[Work instruction 1] Copy the New Year's Day weather article from "Scotland hasn’t experienced" to "recorded in 1992.", swapping "London" for "Edinburgh".
[Work instruction 2] Write a continuation of the New Year's Day weather article that picks up after its final sentence.

### Quoted passage ###

People in Scotland have woken up to a warmer than usual New Year’s Day as temperatures have gone close to a record high.
Some temperatures across the UK have been the highest on record today, as a figure of 16.2 degrees was recorded in St James Park, London.
Scotland hasn’t experienced the same high temperatures as London, but a figure of 13 degrees comes close to the highest on record, which is 14.5 degrees, recorded in 1992.
The average temperature in December and the beginning of January is usually around 7 or 8 degrees.
Whilst we await confirmation of any new highest minimum #temperature records, St James’s Park has now provisionally beaten the record for the warmest #NewYearsDay. Further temperature updates will be issued later pic.twitter.com/s3QIiFbNJP
— Met Office (@metoffice) January 1, 2022
It made for some more bearable temperatures in Edinburgh as locals took part in the traditional ‘loony dook’.
With the official event cancelled due to Covid restrictions, an unofficial dip was organised in the shadow of the Forth Rail Bridge, and an intrepid bunch took to the Forth in style.
The extremely mild spell is driven by a subtropical flow of warm, moist air from the Canary Islands, further south in the Atlantic and also brings some cloud and outbreaks of rain to the UK.

### Data excerpts ###

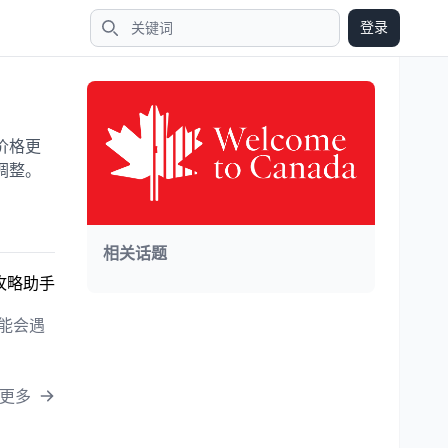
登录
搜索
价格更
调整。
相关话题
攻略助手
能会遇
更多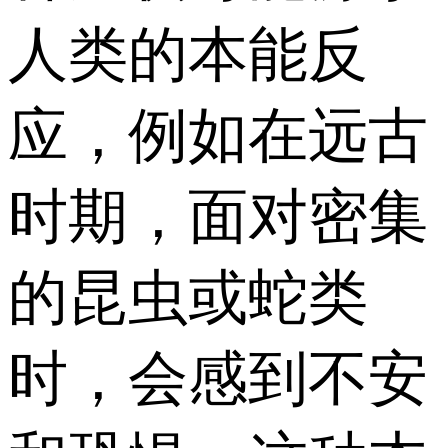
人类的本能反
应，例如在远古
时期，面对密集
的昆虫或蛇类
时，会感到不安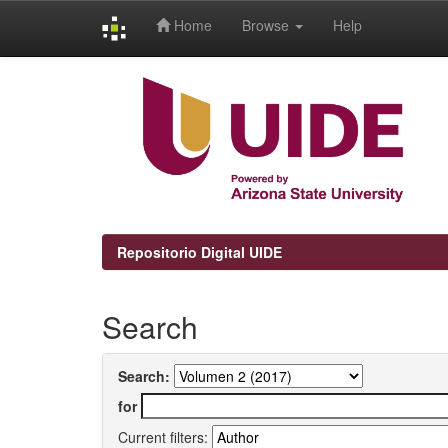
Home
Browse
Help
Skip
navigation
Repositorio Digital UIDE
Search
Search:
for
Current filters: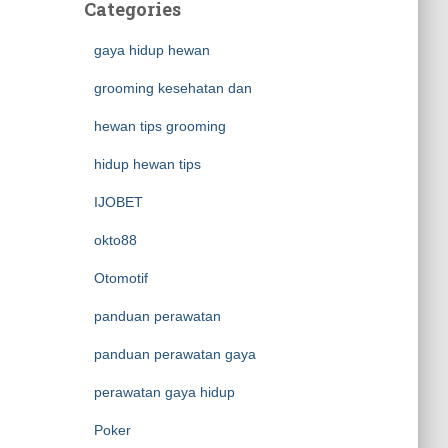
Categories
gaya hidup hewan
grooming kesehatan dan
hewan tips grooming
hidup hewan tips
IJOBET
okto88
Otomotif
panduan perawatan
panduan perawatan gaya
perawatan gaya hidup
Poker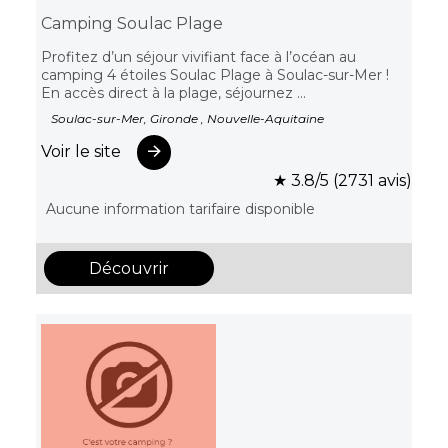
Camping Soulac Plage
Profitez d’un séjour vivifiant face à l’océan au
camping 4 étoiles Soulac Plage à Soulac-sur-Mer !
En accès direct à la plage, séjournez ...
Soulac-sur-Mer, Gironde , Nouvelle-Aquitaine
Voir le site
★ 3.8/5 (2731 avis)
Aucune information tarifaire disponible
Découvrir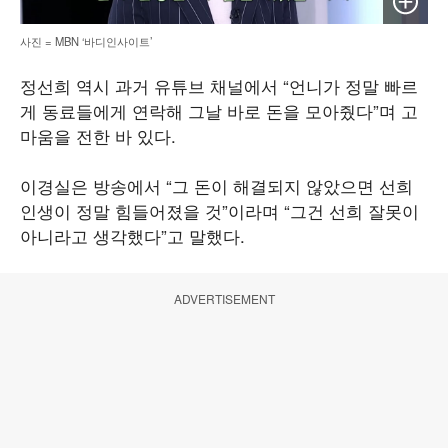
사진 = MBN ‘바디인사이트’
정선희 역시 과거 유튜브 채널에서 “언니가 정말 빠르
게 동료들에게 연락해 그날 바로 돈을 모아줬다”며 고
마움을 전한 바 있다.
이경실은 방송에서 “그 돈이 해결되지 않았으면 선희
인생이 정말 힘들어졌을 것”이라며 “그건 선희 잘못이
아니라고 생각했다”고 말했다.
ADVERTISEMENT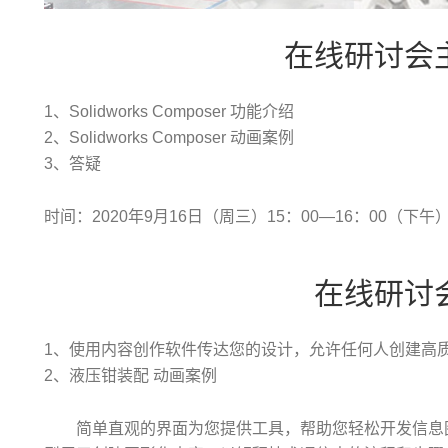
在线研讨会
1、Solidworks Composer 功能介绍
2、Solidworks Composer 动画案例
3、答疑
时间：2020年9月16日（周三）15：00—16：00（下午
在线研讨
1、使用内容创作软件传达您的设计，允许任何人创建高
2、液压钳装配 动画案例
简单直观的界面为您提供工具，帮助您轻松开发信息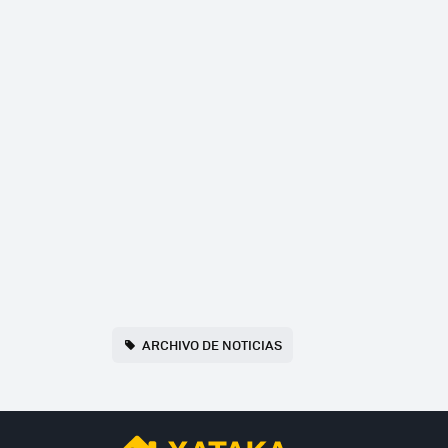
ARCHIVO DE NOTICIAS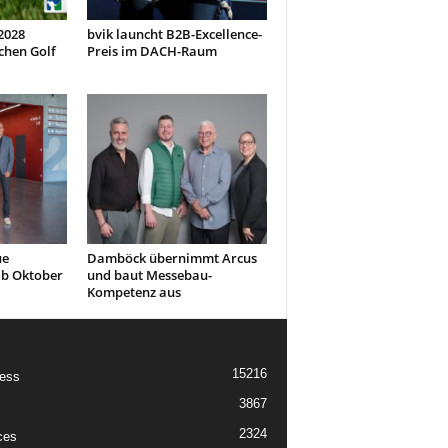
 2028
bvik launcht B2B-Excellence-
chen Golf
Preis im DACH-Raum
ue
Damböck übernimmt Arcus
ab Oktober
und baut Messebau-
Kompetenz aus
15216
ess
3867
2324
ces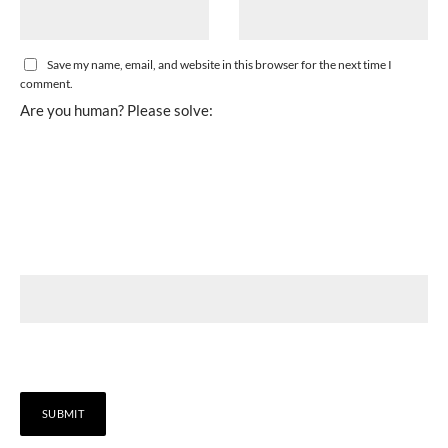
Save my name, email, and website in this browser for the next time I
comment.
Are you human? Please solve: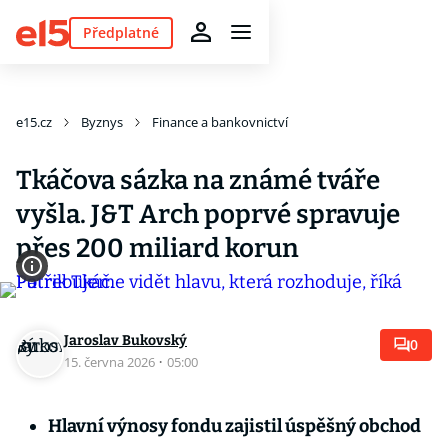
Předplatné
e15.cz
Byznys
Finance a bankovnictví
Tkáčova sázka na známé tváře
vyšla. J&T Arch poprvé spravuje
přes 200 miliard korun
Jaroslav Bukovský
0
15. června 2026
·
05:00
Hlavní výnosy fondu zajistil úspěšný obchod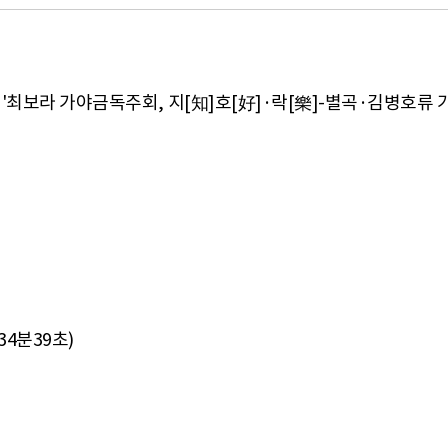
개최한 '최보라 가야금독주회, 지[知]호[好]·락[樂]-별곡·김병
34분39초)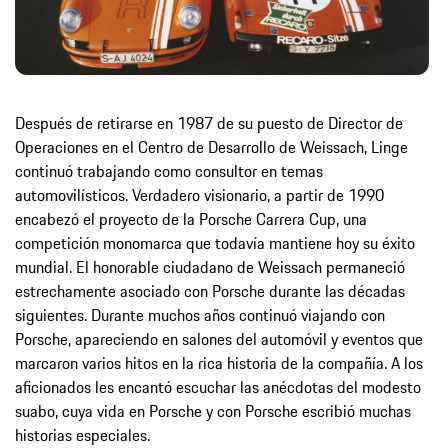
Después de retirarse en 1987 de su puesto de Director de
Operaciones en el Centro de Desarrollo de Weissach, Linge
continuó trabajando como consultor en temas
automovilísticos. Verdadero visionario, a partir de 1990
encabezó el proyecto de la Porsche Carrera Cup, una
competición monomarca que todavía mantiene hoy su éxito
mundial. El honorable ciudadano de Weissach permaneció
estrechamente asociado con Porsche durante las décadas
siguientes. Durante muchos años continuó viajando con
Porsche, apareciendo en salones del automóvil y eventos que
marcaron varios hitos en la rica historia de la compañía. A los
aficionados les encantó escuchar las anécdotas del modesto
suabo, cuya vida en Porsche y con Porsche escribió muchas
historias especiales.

###

[Written reply 1]
Scotland hasn’t experienced the same high temperatures as Edinburgh, but a figure of 13 degrees comes close to the highest on record, which is 14.5 degrees, recorded in 1992.

[Written reply 2]
A Met Office Spokesperson said: “The current weather pattern is bringing extremely mild conditions to the UK – perhaps reaching around 16.0 °C in some parts. We also expect some very mild overnight temperatures as well with minimum temperature records being broken in places.”
“The mild conditions are expected to remain into the weekend but is forecast to break down allowing an ingress of colder air from Tuesday, potentially bringing wintry showers and frosts.
“This is a temporary cold spell before we see a return to weather conditions coming from the Atlantic, bringing further bouts of strong winds and rain to the UK.”
It comes as Scotland prepares for a yellow weather warning in the North which will see the high temperatures fall and high winds take their place.
The Met Office warned that coastal routes and communities will be affected by ‘spray and large waves’, as 70mph winds head for Scotland.